__PROBLEM STATEMENT__
In the material below, how many lines contain "property"? Answer with the number alone.

__RECORDS FOR THE EXERCISE__
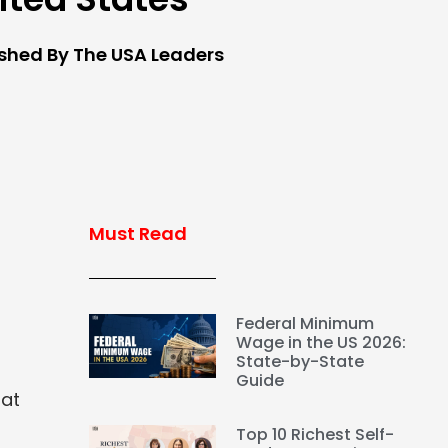
ished By The USA Leaders
Must Read
Federal Minimum
Wage in the US 2026:
State-by-State
Guide
hat
Top 10 Richest Self-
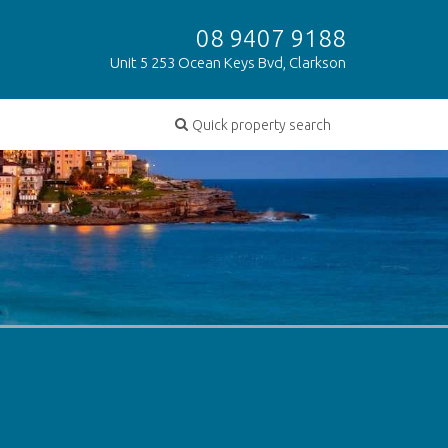
08 9407 9188
Unit 5 253 Ocean Keys Bvd, Clarkson
Quick property search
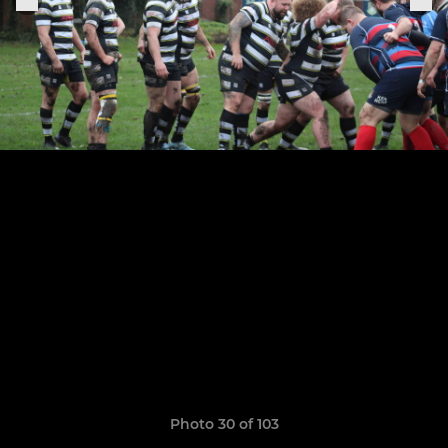
Photo 30 of 103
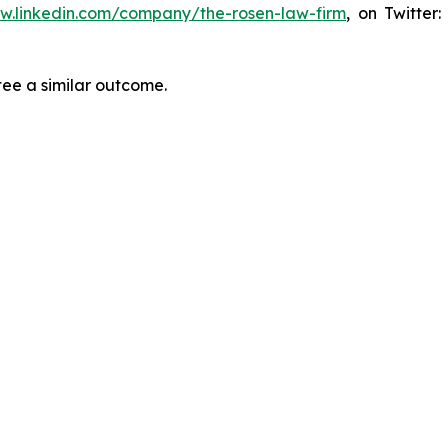
ww.linkedin.com/company/the-rosen-law-firm
, on Twitter
tee a similar outcome.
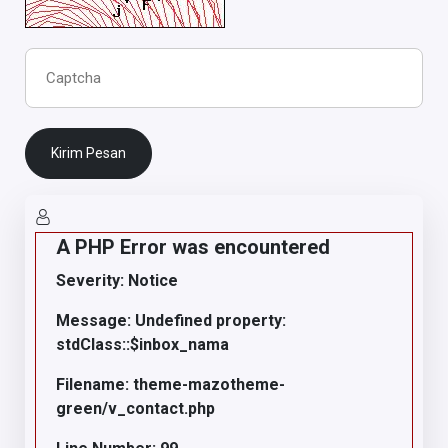
Kirim Pesan
A PHP Error was encountered
Severity: Notice
Message: Undefined property:
stdClass::$inbox_nama
Filename: theme-mazotheme-
green/v_contact.php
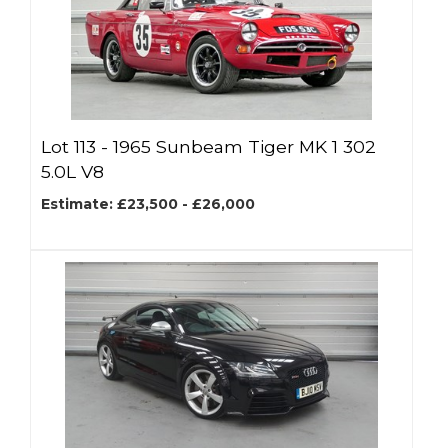
Lot 113 -
1965 Sunbeam Tiger MK 1 302
5.0L V8
Estimate: £23,500 - £26,000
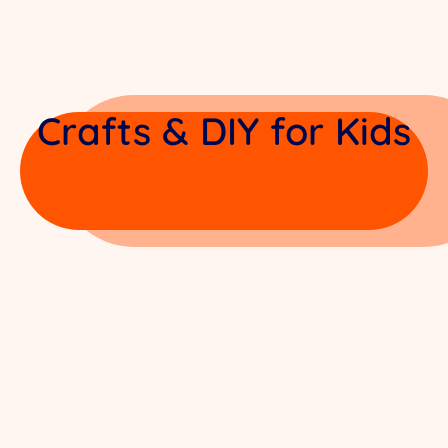
Crafts & DIY for Kids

__RESULT__
2